Near Disaster. . .kind Of Long. . .
Decorating By cholmberg Updated 12 Sep 2007 , 12:36pm by vdrsolo
Well, I've stressed over this cake for over a week. My DH's best friend and wife are expecting and she asked me to do the cake (gratis of course, I'm fairly new to doing it), and I said I would be happy to. We were looking through the galleries here on cake central and she saw one of Boween's cakes and asked me if I could do one similar to it. . and I told her that it was a bit ambitious for me but I'd give it my best shot. Mostly she loved those little feet on it, she just flipped over them.
I've never worked in fondant much, so I thought I was doing the right thing by making a stencil and cutting them out and drying them on a flat surface. . until it came time to put the cake together yesterday. . I hadn't measured them and compared them to the size the cake would be. ..
the feet were way too big and I forgot they'd need to curve!
I couldn't use any of the ones I'd already made. And I couldn't find the fondant I'd made!! It disappeared. All I found was a lone piece of plastic wrap in my daugher's room. I can't believe she ate over a pound of white fondant w/o me knowing it. . but I have no other explanation, it just vanished. Which meant the DH had to run out and get some ready made Wilton fondant (yick).
The cake was very
pretty as it was, it was blue and white with big fondant pearls, but she had her heart set on those footprints. . . but I'd had a -terrible- time with the top tier. It was WASC and baked up fine. but when I went to crumb coat the top tier, it wouldn't stick. The cakes for that tier had been cooled, wrapped and chilled, the entire first crumb coat peeled off. I had to really thin the frosting and got a crumb coat on it, chilled throughly and frosted it and chilled it again. It was just ridiculous watching me wrangle with that double 6" tier, how do people manage those little suckers? It was sliding around on my turntable (I had it on a 6" cake board). I felt like an idiot.
At six pm last night I was cutting new 'feet' and putting them on the cake without drying them and praying they'd stay. I made a fondant bow for the top, which I'd never done before either and the third try finally turned out okay and didn't get put on til 8am this morning. That dratted top layer was trying to peel again, Just in one spot, but why was it doing this? One layer out of four was just refusing to let the frosting stick and I don't understand why it was doing it or how to stop it. TGIH it held for the entire shower without peeling. . although it did face perils. . one little boy dragged the entire tablecloth to get that cake close enough to start plucking the fondant pearls off and eating them. . (Ick!) but he was awfully cute when we discovered it. He was only two and had been trying to get to that cake for two hours before he finally slipped under the radar.
it -wasn't- a disaster, our friend was thrilled with her cake. but I'd love to know if there is a way to prevent that from happening again because if that had started peeling again, I would have just cried.

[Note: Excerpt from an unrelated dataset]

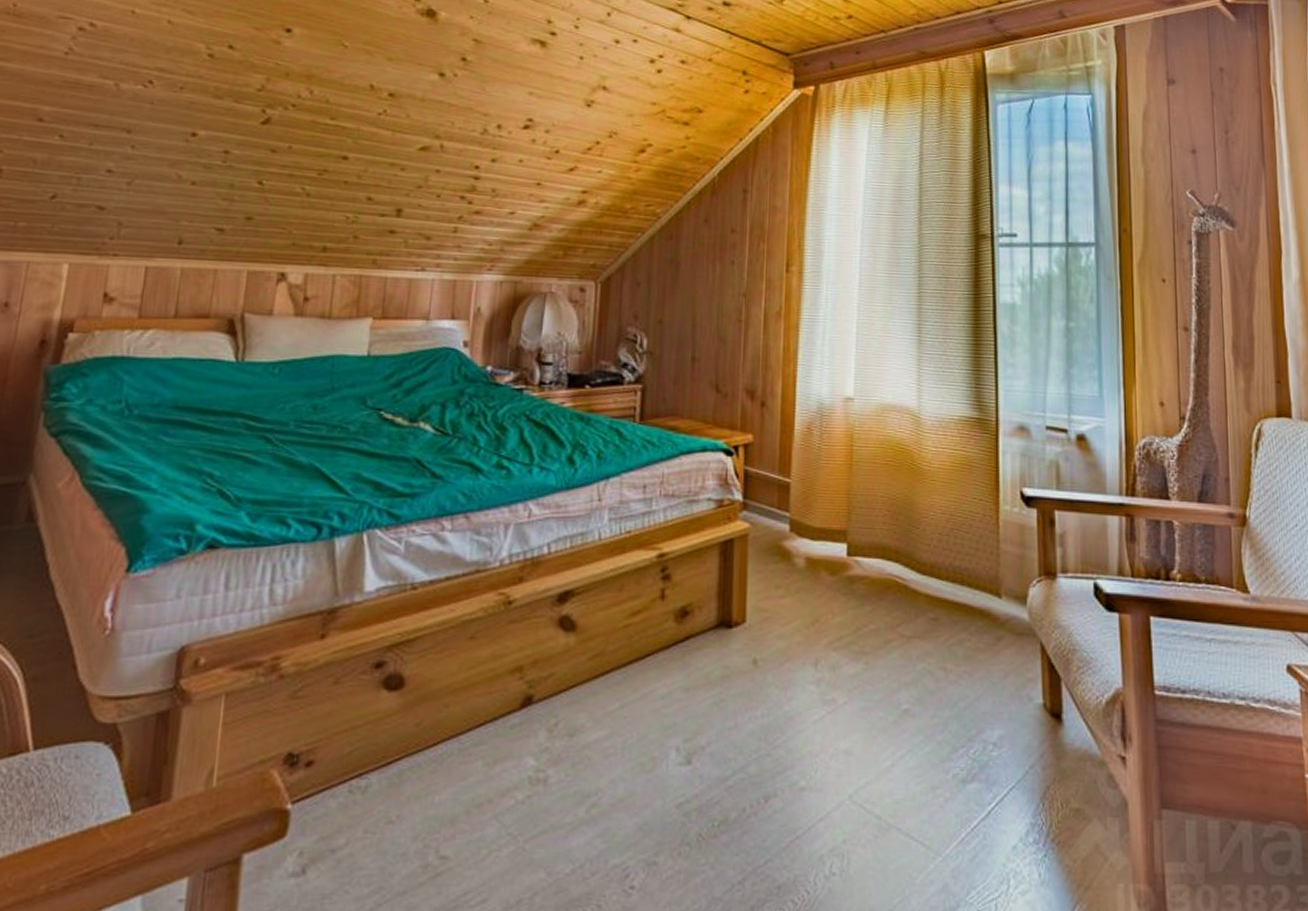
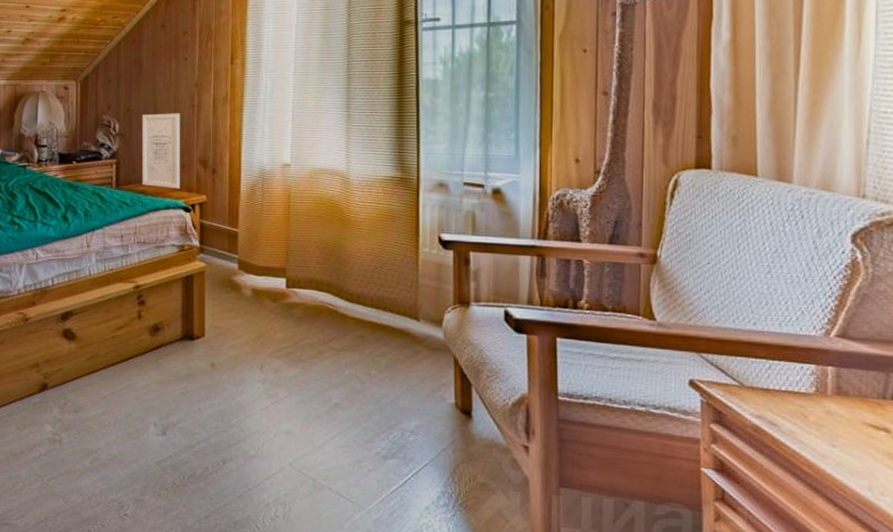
wall art: none [673,328,724,426] -> present [142,113,180,189]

I never chill my cakes before frosting (I don't use perishable fillings, only buttercream or sleeved fillings), so it could be that the cake was so cold that once the icing hit it it started to firm up a bit and not allow you to spread it on there.
As far as the 6" cake slipping on your turntable. Just take a piece of non skid mat and put it under the cake, no slipping!

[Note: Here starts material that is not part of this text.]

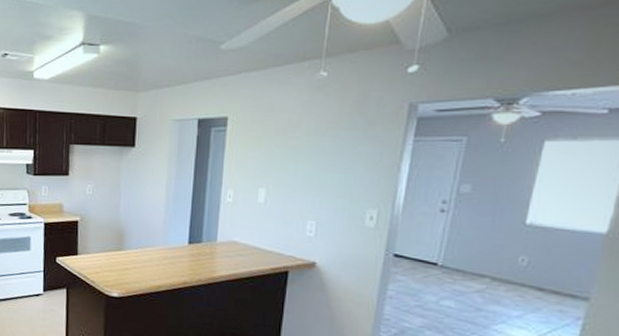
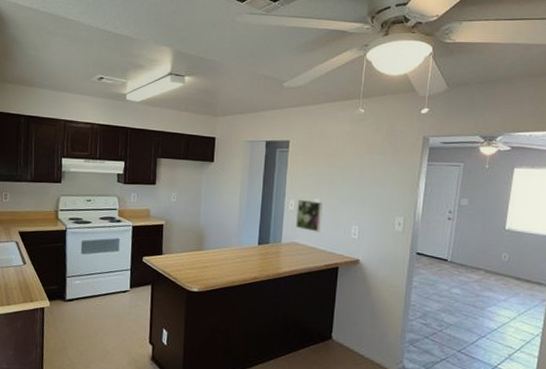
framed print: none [234,188,269,229] -> present [295,199,323,232]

I never chill my cakes before frosting (I don't use perishable fillings, only buttercream or sleeved fillings), so it could be that the cake was so cold that once the icing hit it it started to firm up a bit and not allow you to spread it on there.
I really like the IMBC, but with those eggs I am afraid to leave it out for
more than a couple of hours. . .. and everyone loves it. Three of the layers
did perfect, it was just the top six inch one that just refused to let the frosting stick. Sleeved fillings? What are those?
As far as the 6" cake slipping on your turntable. Just take a piece of non skid mat and put it under the cake, no slipping!
Wow, for some reason that didn't occur to me. I just kept thinking to
myself 'How do pros keep these little buggers still w/o putting fingerprints in them?!' ![]()
Thanks for the input!! I appreciate it! ![]()
It could be possible since your 6" tier was slipping on the turntable that you were not able to press as firmly against the cake while icing and it didn't adhere well.
Sleeved fillings are pastry fillings made just for cakes, you can get them from any cake decorating supply business, comes in tons of flavors...raspberry, strawberry, bavarian cream,plus many more. I prefer them because they not only are they room temp safe but they do not seep into the cake. I ran a test one time with Strawberry preseves, strawberry jam, strawberry all fruit spread, and strawberry pastry filling. The next day, everything but the pastry filling had started seeping into the cake, causing the cake structure to fall. Some people will sandwich their jam by a thin layer of buttercream frosting, but since I torte all my layers, I only a very thin layer anyway (less slippy, especially with the fillings).
I only use nonperishable frostings and fillings for wedding cakes. You have no control over how long the wedding cake will sit out, and if people take some cake home, you don't know how long it will be before they eat it. I don't want anyone getting sick.